步骤1.3,根据文本框两条长边的弯曲程度,选择性的对文本框两条长边的坐标点进行精简。In step 1.3, according to the degree of curvature of the two long sides of the text box, the coordinate points of the two long sides of the text box are selectively simplified.
设长边上的坐标点到首尾坐标点连线的距离为,首尾坐标点分别为/>、/>,具体精简过程如下:当判定长边为直线时,仅保留长边首尾坐标点;当判定长边为部分弯曲时,保留距离首尾坐标连线最远的坐标点和首尾坐标点;当判定长边为完全弯曲时,受Douglas-Peucker算法启发,设定阈值/>为首尾坐标连线长度的0.1倍,当/>大于/>时,保留对应的坐标点,舍弃其他坐标点;设/>最大的坐标点为/>,用/>将曲线分为/>,两部分,重复上述操作,直到无坐标点到连线距离大于/>为止。Let the distance from the coordinate point on the long side to the line connecting the first and last coordinate points be , the first and last coordinate points are respectively /> , /> , the specific simplification process is as follows: when it is judged that the long side is a straight line, only the first and last coordinate points of the long side are reserved; When the edge is completely curved, inspired by the Douglas-Peucker algorithm, set the threshold /> It is 0.1 times the length of the line connecting the first and last coordinates, when /> greater than /> , keep the corresponding coordinate points and discard other coordinate points; set /> The largest coordinate point is /> , use /> divide the curve into /> , Two parts, repeat the above operation until the distance from the point without coordinates to the line is greater than /> until.
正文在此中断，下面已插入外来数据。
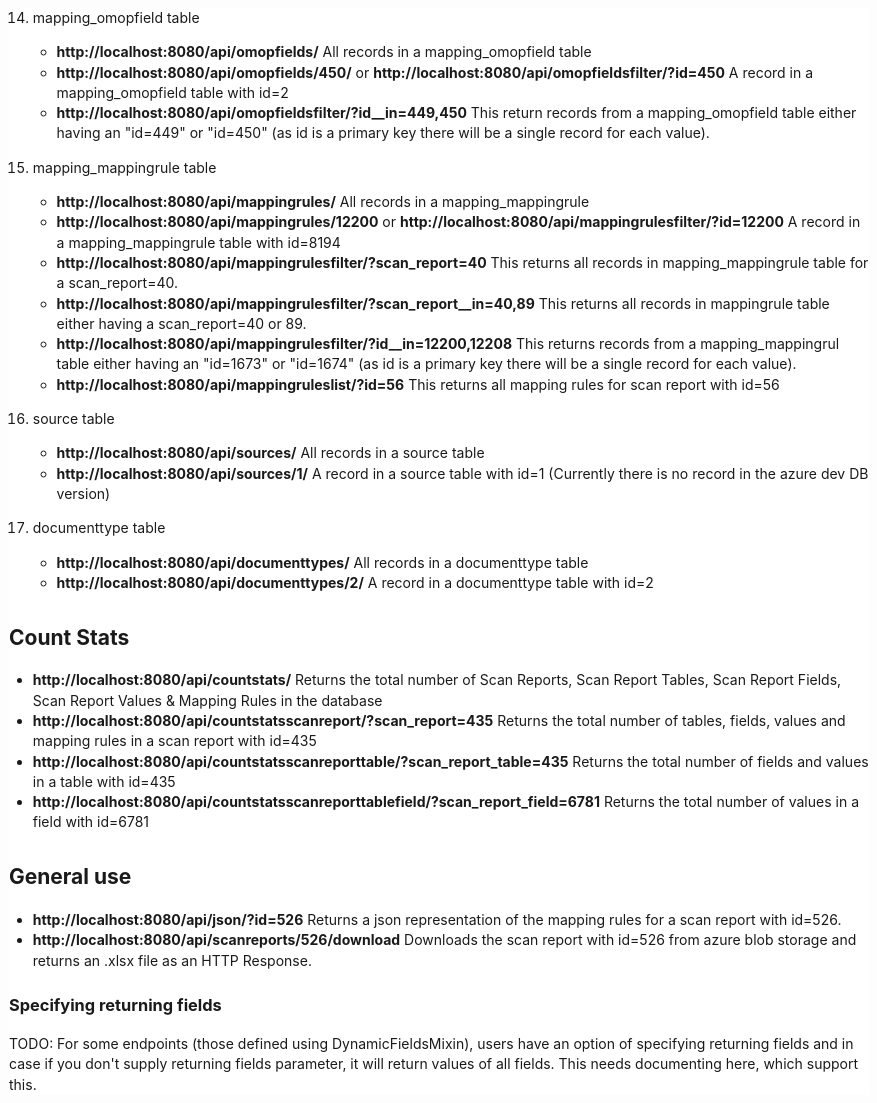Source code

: 14. mapping_omopfield table	
     * **http://localhost:8080/api/omopfields/** All records in a mapping_omopfield table
     * **http://localhost:8080/api/omopfields/450/** or **http://localhost:8080/api/omopfieldsfilter/?id=450** A record in a mapping_omopfield table with id=2
     * **http://localhost:8080/api/omopfieldsfilter/?id__in=449,450** This return records from a mapping_omopfield table either having an "id=449" or "id=450" (as id is a primary key there will be a single record for each value). 

15. mapping_mappingrule table	
     * **http://localhost:8080/api/mappingrules/** All records in a mapping_mappingrule
     * **http://localhost:8080/api/mappingrules/12200** or **http://localhost:8080/api/mappingrulesfilter/?id=12200** A record in a mapping_mappingrule table with id=8194
     * **http://localhost:8080/api/mappingrulesfilter/?scan_report=40** This returns all records in mapping_mappingrule table for a scan_report=40. 
     * **http://localhost:8080/api/mappingrulesfilter/?scan_report__in=40,89** This returns all records in mappingrule table either having a scan_report=40 or 89.
     * **http://localhost:8080/api/mappingrulesfilter/?id__in=12200,12208** This returns records from a mapping_mappingrul table either having an "id=1673" or "id=1674" (as id is a primary key there will be a single record for each value).
     * **http://localhost:8080/api/mappingruleslist/?id=56** This returns all mapping rules for scan report with id=56
	
16. source table	
     * **http://localhost:8080/api/sources/** All records in a source table
     * **http://localhost:8080/api/sources/1/** A record in a source table with id=1   (Currently there is no record in the azure dev DB version)
		
17. documenttype table	
     * **http://localhost:8080/api/documenttypes/** All records in a documenttype table
     * **http://localhost:8080/api/documenttypes/2/** A record in a documenttype table with id=2

## Count Stats

* **http://localhost:8080/api/countstats/** Returns the total number of Scan Reports, Scan Report Tables, Scan Report Fields, Scan Report Values & Mapping Rules in the database
* **http://localhost:8080/api/countstatsscanreport/?scan_report=435** Returns the total number of tables, fields, values and mapping rules in a scan report with id=435
* **http://localhost:8080/api/countstatsscanreporttable/?scan_report_table=435** Returns the total number of fields and values in a table with id=435
* **http://localhost:8080/api/countstatsscanreporttablefield/?scan_report_field=6781** Returns the total number of values in a field with id=6781

## General use
* **http://localhost:8080/api/json/?id=526** Returns a json representation of the mapping rules for a scan report with id=526.
* **http://localhost:8080/api/scanreports/526/download** Downloads the scan report with id=526 from azure blob storage and returns an .xlsx file as an HTTP Response.

### Specifying returning fields 
TODO: For some endpoints (those defined using DynamicFieldsMixin), users have an option of specifying returning fields and in case if you don't supply returning fields parameter, it will return values of all fields. This needs documenting here, which support this.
通过上述操作,实现了对长边上坐标点的精简,减少了标签数量,进而降低了横幅图像文本检测模型回归模块的计算量,提高了检测速度。Through the above operations, the simplification of the coordinate points on the long side is realized, the number of labels is reduced, and the calculation amount of the regression module of the banner image text detection model is reduced, and the detection speed is improved.
步骤1.4,将精简后的两条长边上的坐标点作为贝塞尔曲线的控制点,生成两条相应的贝塞尔曲线,将两条贝塞尔曲线首尾连接得到该文本的真实边界框。Step 1.4, use the simplified coordinate points on the two long sides as the control points of the Bezier curve, generate two corresponding Bezier curves, and connect the two Bezier curves end to end to get the real bounding box of the text .
将精简后长边上的坐标点作为贝塞尔曲线的控制点,贝塞尔曲线使用以伯恩斯坦多项式为基的参数曲线表示,具体定义如下式所示:The coordinate points on the long side after simplification are used as the control points of the Bezier curve. The Bezier curve is represented by a parametric curve based on the Bernstein polynomial. The specific definition is shown in the following formula:
(2) (2)
(3) (3)
式中,表示贝塞尔曲线上点的坐标集合,/>表示贝塞尔曲线阶数,/>表示第个控制点的坐标,/>表示第/>个控制点的伯恩斯坦多项式,/>表示二项式系数,/>表示时间,当对应贝塞尔曲线上所有点的坐标,由于/>或1时,/>的值为0,因此当/>时,选取长边上的第一个坐标点作为0时刻贝塞尔曲线的位置坐标,当/>时,选取长边上的最后一个坐标点作为1时刻贝塞尔曲线的位置坐标。In the formula, Represents the coordinate set of points on the Bezier curve, /> Indicates the order of the Bezier curve, /> Indicates the first coordinates of control points, /> Indicates the first /> Bernstein polynomials for control points, /> represents the binomial coefficient, /> Indicates time, when corresponding to the coordinates of all points on the Bezier curve, because /> or 1, /> has a value of 0, so when /> , select the first coordinate point on the long side as the position coordinate of the Bezier curve at time 0, when /> , select the last coordinate point on the long side as the position coordinate of the Bezier curve at time 1.
通过式(2)生成两条贝塞尔曲线,将两条贝塞尔曲线首尾连接构成的闭合多边形作为该文本实例的真实文本框。Two Bezier curves are generated by formula (2), and the closed polygon formed by connecting the two Bezier curves end to end is used as the real text box of the text instance.
步骤1.5,将公共数据集的标签由文本框边界坐标点转变为关键点坐标和关键点的宽度。In step 1.5, the label of the public data set is changed from the coordinate point of the border of the text box to the coordinate of the key point and the width of the key point.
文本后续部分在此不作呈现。